══ Given data ══
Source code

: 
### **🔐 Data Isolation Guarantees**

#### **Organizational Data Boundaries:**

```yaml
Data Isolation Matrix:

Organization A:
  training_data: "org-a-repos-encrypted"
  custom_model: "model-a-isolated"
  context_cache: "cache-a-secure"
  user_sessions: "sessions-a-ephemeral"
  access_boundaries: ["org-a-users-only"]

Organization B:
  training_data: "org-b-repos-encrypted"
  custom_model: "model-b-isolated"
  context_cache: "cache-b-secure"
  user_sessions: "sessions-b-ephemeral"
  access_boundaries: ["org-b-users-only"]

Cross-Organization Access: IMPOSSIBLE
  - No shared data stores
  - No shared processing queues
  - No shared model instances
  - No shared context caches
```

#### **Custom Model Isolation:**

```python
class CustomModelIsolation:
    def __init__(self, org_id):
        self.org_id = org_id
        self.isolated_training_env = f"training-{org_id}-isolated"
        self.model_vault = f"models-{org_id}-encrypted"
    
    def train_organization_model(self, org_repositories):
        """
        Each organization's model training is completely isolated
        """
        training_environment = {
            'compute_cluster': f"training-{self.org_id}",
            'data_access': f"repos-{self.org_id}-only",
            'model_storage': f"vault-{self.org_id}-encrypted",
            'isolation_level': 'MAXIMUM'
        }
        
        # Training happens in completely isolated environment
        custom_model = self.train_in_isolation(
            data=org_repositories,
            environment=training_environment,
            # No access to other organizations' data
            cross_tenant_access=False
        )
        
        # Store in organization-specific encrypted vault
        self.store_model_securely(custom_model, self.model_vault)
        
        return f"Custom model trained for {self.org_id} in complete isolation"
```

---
═══
> _Problem requirements_:
Check every line of the records above for the string "users". Copy those that hold it.

> _Solution for this problem_:
  access_boundaries: ["org-a-users-only"]
  access_boundaries: ["org-b-users-only"]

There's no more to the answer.